The perfect piece of WV legislation this session would give tax credits to corporations who made guns out of coal in our rivers, with preference given to those who use lots of selenium. It would also increase penalties on anyone who had a problem with that.

(Emerson and links resume tomorrow.)

March 12, 2013

Karma, New England style

The theme at Goat Rope these days is the life and work of Ralph Waldo Emerson, who was a huge influence in 19th century life and letters in America and beyond. I mean, even Nietzsche liked him.

At the moment, I'm taking a look at his 1838 Harvard Divinity School Address, which was so controversial at the time that he wasn't invited back to that institution for 30 years. In a day or so, posts here will take a look at some of the things he wrote that got him into hot water with even relatively laid back New England Unitarians.

Given entries:
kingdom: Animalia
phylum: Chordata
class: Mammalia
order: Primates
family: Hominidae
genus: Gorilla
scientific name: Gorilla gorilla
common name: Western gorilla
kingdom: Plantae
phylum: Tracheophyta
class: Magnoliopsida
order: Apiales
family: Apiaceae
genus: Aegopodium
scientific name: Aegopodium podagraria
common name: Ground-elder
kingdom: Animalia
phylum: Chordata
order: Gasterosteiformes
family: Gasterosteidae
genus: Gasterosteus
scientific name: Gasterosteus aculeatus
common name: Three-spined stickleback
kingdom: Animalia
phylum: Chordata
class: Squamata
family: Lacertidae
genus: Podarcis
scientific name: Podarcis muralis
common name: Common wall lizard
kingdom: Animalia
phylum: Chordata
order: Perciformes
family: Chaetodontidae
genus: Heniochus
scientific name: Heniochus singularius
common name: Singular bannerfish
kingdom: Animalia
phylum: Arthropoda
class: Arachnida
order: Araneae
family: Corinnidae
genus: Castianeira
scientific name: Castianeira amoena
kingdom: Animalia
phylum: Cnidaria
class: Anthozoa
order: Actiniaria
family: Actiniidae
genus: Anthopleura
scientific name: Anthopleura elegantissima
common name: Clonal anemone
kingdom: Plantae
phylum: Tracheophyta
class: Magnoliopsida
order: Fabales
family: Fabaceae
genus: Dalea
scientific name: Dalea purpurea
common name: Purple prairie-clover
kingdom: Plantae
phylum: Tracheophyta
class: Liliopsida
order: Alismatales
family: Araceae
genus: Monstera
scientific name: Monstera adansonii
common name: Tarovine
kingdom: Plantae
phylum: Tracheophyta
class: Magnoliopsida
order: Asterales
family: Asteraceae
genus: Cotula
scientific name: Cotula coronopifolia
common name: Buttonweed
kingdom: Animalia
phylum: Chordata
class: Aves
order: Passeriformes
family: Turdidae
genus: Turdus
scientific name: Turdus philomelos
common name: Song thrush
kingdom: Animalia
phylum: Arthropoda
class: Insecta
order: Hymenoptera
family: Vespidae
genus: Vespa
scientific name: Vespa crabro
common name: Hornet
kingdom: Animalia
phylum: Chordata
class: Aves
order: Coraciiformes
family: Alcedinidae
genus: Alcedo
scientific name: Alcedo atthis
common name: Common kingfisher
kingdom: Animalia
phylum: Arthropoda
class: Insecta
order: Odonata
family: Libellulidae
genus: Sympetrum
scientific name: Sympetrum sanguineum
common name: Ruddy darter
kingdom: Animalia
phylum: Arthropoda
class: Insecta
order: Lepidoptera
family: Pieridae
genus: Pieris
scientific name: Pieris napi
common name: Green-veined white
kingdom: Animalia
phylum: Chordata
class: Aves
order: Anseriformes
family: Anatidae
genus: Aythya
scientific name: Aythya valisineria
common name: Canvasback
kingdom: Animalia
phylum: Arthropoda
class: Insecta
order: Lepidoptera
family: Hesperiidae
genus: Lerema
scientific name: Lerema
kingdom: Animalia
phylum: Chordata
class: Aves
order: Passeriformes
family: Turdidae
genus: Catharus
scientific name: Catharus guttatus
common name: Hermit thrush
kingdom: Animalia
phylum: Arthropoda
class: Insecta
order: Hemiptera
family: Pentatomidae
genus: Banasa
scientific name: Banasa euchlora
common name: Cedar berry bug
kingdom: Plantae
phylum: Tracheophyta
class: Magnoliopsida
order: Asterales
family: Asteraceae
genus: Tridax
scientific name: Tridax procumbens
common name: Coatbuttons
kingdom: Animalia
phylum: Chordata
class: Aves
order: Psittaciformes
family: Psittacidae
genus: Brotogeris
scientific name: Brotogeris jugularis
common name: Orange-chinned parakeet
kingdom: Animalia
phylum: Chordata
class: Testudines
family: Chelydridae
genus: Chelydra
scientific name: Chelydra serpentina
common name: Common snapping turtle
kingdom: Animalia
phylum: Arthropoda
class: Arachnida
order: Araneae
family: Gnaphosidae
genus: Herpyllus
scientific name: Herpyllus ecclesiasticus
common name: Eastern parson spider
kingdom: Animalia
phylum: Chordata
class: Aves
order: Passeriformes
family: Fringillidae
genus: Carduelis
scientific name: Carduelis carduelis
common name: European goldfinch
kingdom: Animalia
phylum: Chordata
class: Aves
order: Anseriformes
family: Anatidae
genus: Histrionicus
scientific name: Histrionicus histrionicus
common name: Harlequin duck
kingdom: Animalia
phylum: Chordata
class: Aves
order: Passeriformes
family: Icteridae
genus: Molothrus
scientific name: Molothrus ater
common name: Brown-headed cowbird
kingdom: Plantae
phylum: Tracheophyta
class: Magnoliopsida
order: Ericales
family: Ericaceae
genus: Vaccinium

Aim of the exercise:
Repeat the Goat Rope post word for word, starting at "The perfect piece" and ending at "problem with that.".

Written response:
The perfect piece of WV legislation this session would give tax credits to corporations who made guns out of coal in our rivers, with preference given to those who use lots of selenium. It would also increase penalties on anyone who had a problem with that.